Previous studies demonstrate a difference in the accuracy of MRI in diagnosing these injuries [9]. Multiple factors can play a major role in MRI accuracy in detecting TFCC lesions; the magnetic field strength is one of these factors as it was shown by Anderson et al. who suggested that imaging with 3.0 T offers higher quality at a given spatial resolution [10]. Special coils were used while scanning and the area under investigation also have their reflection on the accuracy of imaging [15,20]. Moreover, Haims et al. reported that MRI was not accurate in detecting TFCC abnormalities, especially peripheral tears (avascular area), and that the experience of the radiologist interpreting the MRI findings has a significant influence on the ability to detect and localize TFCC abnormalities [20].

It is apparent from the results that prevalence of TFCC among asymptomatic individuals is correlated with age. Chan et al. has also showed that rate of TFCC abnormality increases among symptomatic individuals with age. These findings persuades that the occurrence of incidental fibrocartilage complex abnormalities commonly occur independent of the symptoms and probability of their prevalence increases with age. It is also not clear whether the interventions used for addressing triangular fibrocartilage complex variations are better as compared to the natural history because of varying surgical outcomes they provide [21-23].

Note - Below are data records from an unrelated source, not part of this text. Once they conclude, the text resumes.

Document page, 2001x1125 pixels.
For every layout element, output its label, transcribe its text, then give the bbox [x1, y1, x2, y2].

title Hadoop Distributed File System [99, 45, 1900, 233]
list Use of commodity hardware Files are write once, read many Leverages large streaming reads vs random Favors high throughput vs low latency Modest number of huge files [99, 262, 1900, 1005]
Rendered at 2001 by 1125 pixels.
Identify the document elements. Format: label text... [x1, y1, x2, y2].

The findings made by Potter et al. have underlined limitations of MRI for distinguishing between the complete and partial fibrocartilage tears because among 90% of the participants the results remained unclear [15]. Probability of misinterpretations is present in TFCC examination through MRI as full-thickness disruptions usually appear as partial disruptions in MRI images. Even though the limitations are present, the soft tissue contrast that MRI offers is of superior quality and enables visualization of TFCC morphology meanwhile also allowing differentiation between the degenerative infra-substance tears that corresponds to increase in signal intensity in the articular disc region and traumatic detachments present at discrete areas in the periphery.

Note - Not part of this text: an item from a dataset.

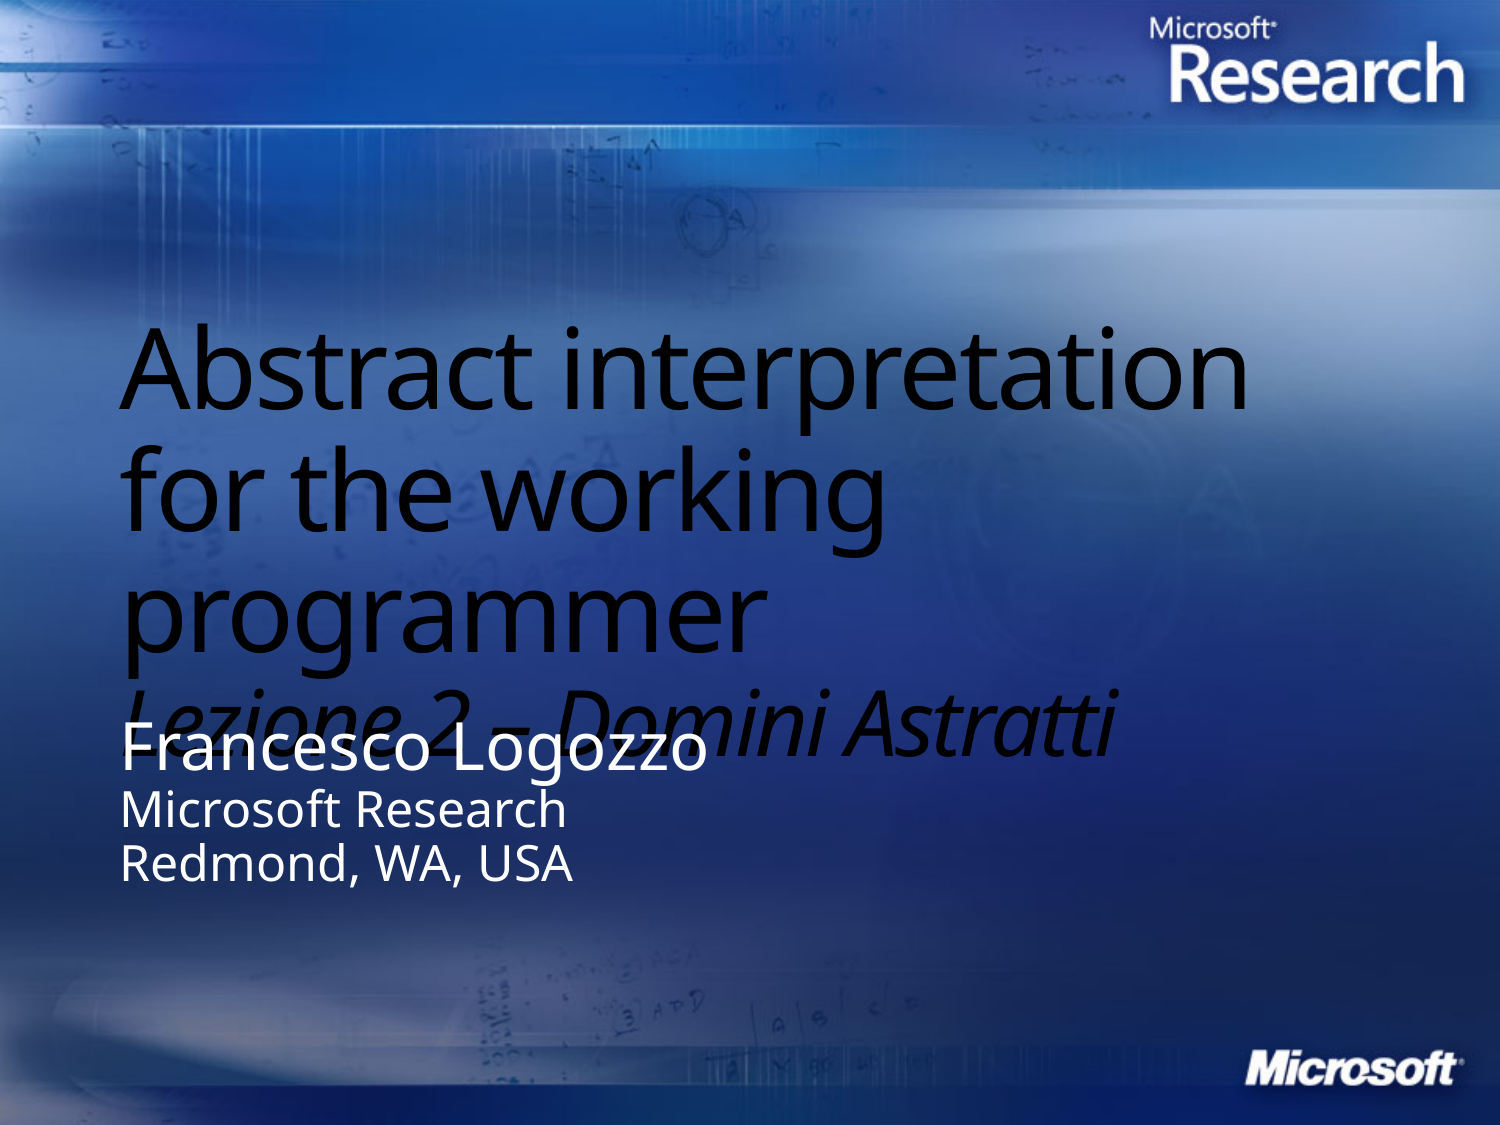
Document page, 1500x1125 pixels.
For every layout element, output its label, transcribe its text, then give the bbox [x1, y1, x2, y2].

picture [0, 0, 1500, 1125]
title Abstract interpretation for the working programmer Lezione 2 – Domini Astratti [119, 312, 1380, 563]
subtitle Francesco Logozzo Microsoft Research Redmond, WA, USA [119, 712, 1380, 789]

Kato et al. showed contradictory results wherein a comparison between the high resolution MRI and standard MRI for detection of TFCC was performed among 33 individuals. Even though, the high resolution MRI appeared to show higher sensitivity, the specificity it showed for assessing TFCC was significantly low. The study therefore concluded that diagnosis of TFCC tears by MRI (both standard and high resolution) remain unsatisfactory. However, it has also been reported that accuracy of the modality is undoubtedly higher for detecting TFCC lesions among asymptomatic individuals and further can be enhanced through incorporation of better technology options [6].

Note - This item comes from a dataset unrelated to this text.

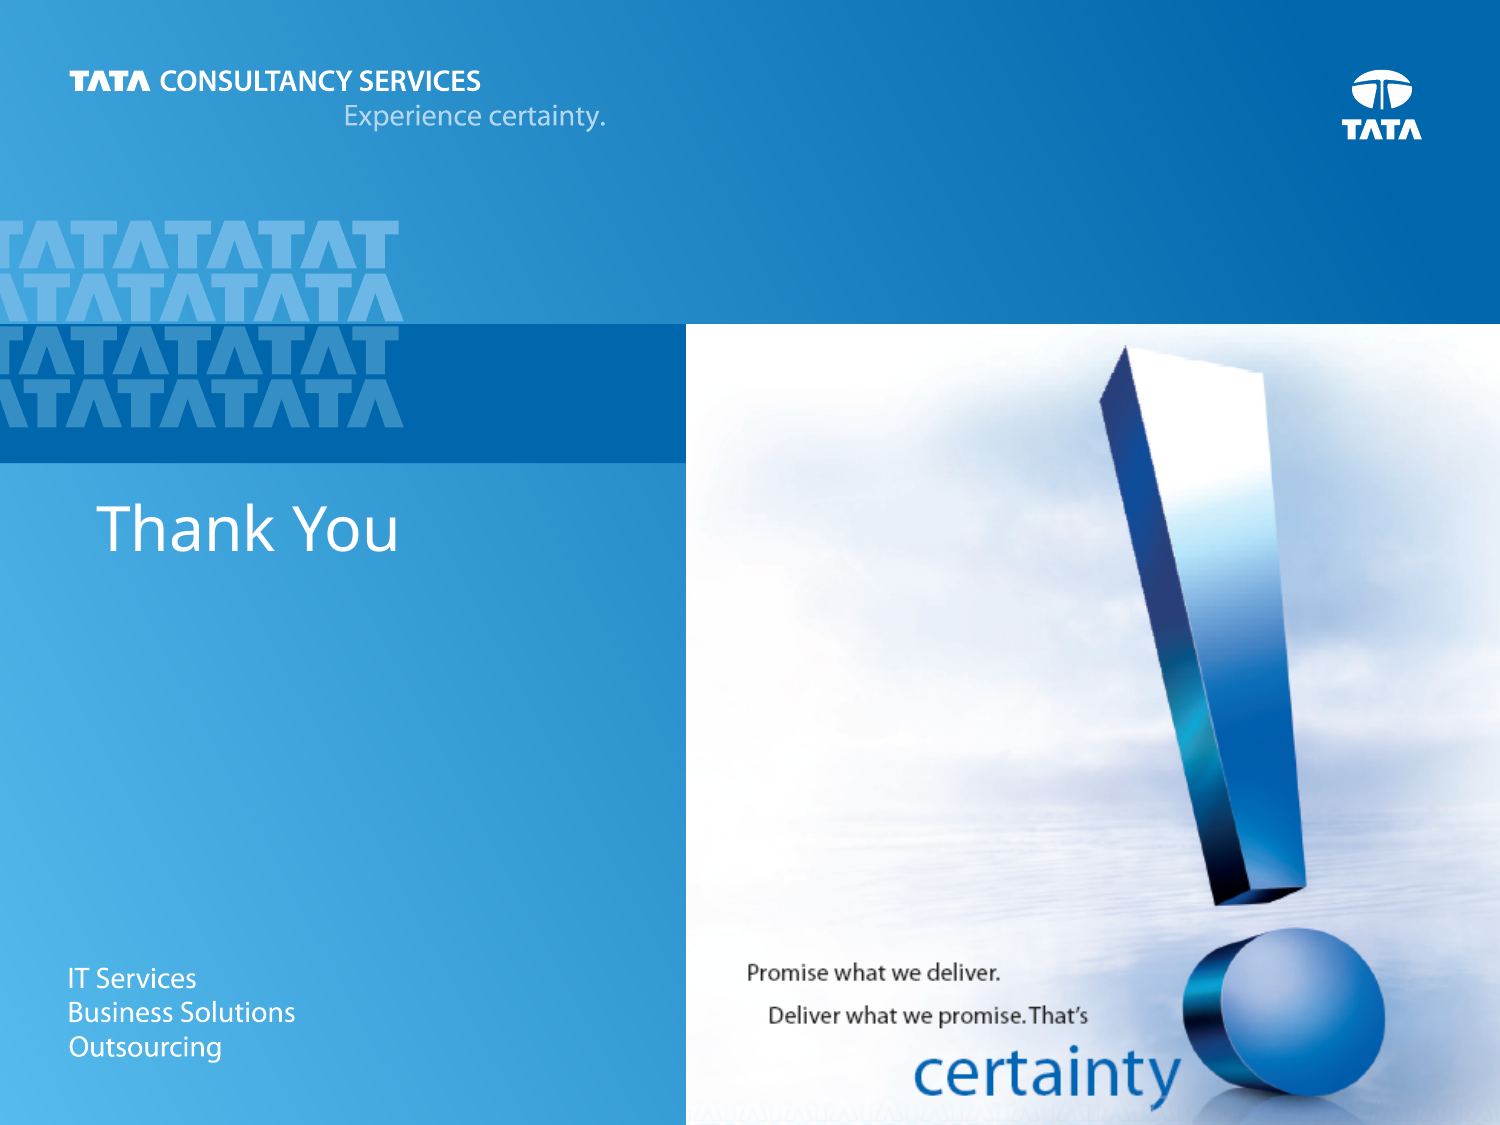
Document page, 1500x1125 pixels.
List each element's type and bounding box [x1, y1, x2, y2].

In conclusion, results in the given study simply showed less prevalence of TFCC abnormalities among healthy individuals as compared to other studies in the literature which can be explained by the young age of volunteers. These results can also be attributed to the fact that the study the study did not utilize any standard for determining the specificity and sensitivity for MRI as in other studies [15]. Finally, correlation of these results are required to be correlated with patient’s history and physical examination. There are some limitations to this study, which include the small sample size. Studies including larger number of participants with a wider age range are needed to demonstrate the correlation between age and TFCC.